EXTRACT PROVIDED:

FREQUENTLY ASKED QUESTIONS - Some are straight forward.  While some of these I hope will read almost like an educational blog post.  

These are some of the most common questions I have frequently received over the years from customers looking to learn more about antique jewelry.


Haven't I seen you before?

Yes! I've been selling antiques online for many many years, selling on Etsy since 2019 and I am active on Instagram as well.  Feel free to browse my Etsy site: 


You will find many additional items!  Should you decide to purchase anything not yet listed on this website, please feel free to contact me and I can transfer the item over from Etsy and sell it to you here at a lower price!



Do you offer sizing?

I apologize that I don't offer sizing. Opinions vary when it comes to modern jewelers working on antique pieces so it is best to check with your local jeweler for feedback prior to purchasing. Many of my customers email or show their jewelers a photo for feedback on if and how much it is sizable. Typically altering a ring within two sizes is a good guideline, but it can vary piece to piece depending on the patina of the gold and how the stones are set, so it is best to ask the person doing the work to determine their comfort level. Just let me know if you need me to send a pic of anything specific.


Do you offer Layaway?

We can discuss a short-ish layaway on many of my items, depending on price and how long it has been listed. This is for serious buyers only (I am a one woman show managing all aspects of the business and have had trouble getting people to make their payments in the past). So I do need to stick to the policies when it comes to length of the term agreed upon & payments as committed to by the buyer - with minimal follow up please.
I will of course send a reminder for payment but it is the customer's responsibility to keep their commitment : ).

WRITTEN TASKS:
**A)** Quote the stretch of the antique jewelry FAQ from "We can discuss a" through "commitment : ).".
**B)** List every heading in the antique jewelry FAQ that is followed by an answer.

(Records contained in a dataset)
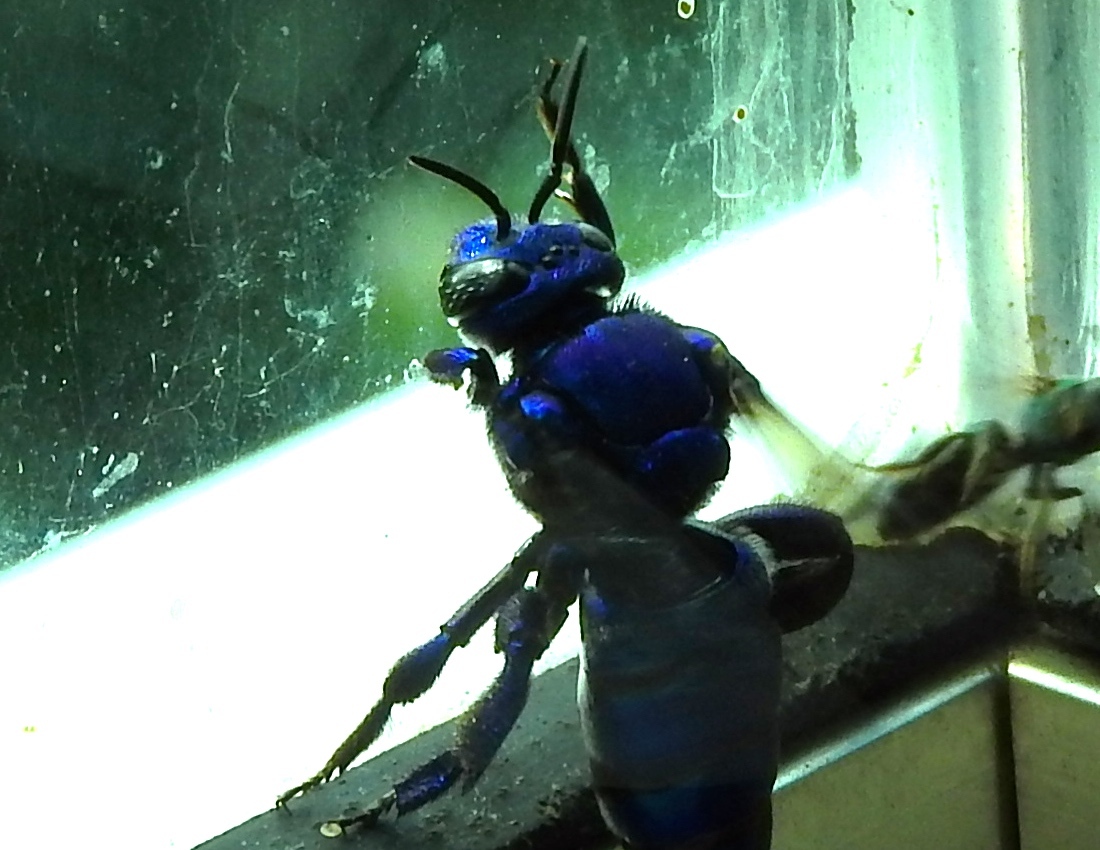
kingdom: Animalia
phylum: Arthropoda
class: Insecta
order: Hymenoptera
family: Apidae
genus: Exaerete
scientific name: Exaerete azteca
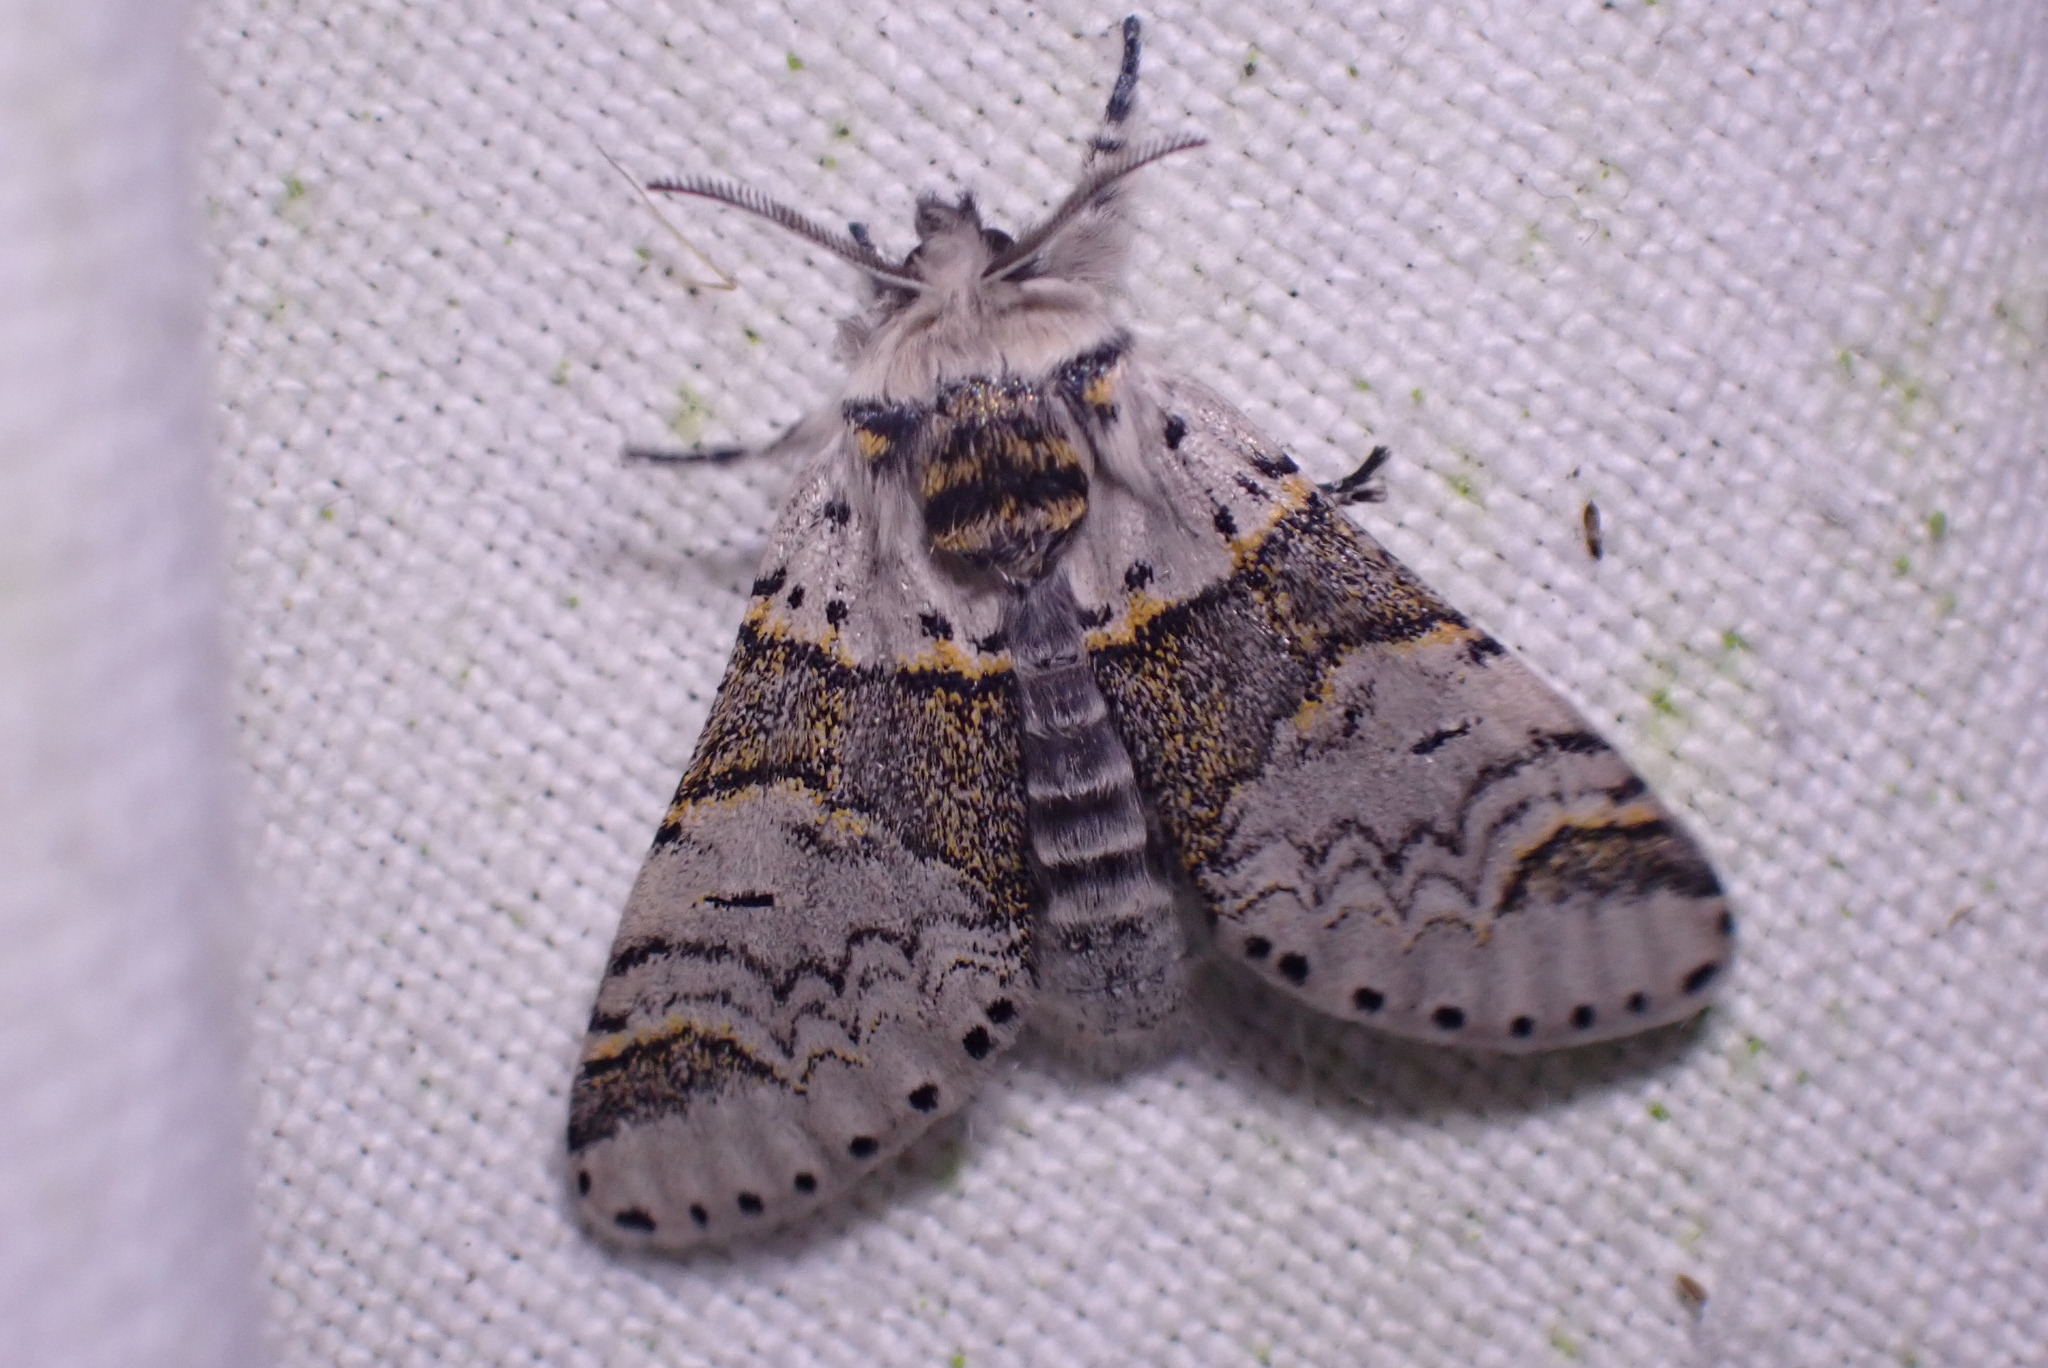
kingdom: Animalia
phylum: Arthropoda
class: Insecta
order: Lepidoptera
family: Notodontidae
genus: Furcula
* * *
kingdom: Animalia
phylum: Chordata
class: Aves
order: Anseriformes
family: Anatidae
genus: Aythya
* * *
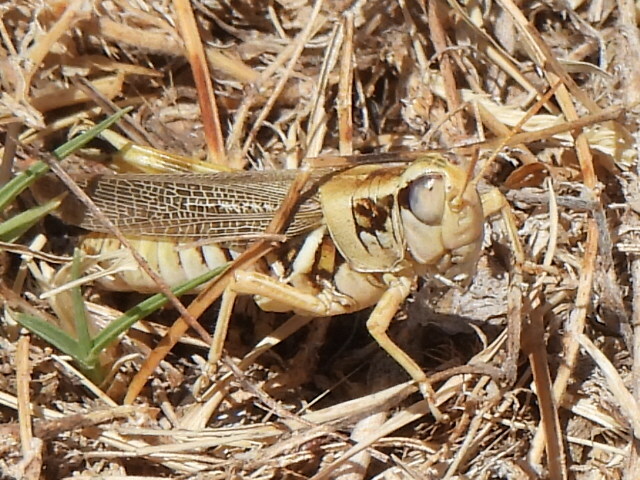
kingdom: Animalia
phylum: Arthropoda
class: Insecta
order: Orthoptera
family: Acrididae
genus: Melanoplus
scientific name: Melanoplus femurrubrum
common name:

THE RESULTS:
**A)**
We can discuss a short-ish layaway on many of my items, depending on price and how long it has been listed. This is for serious buyers only (I am a one woman show managing all aspects of the business and have had trouble getting people to make their payments in the past). So I do need to stick to the policies when it comes to length of the term agreed upon & payments as committed to by the buyer - with minimal follow up please.
I will of course send a reminder for payment but it is the customer's responsibility to keep their commitment : ).

**B)**
- Haven't I seen you before?
- Do you offer sizing?
- Do you offer Layaway?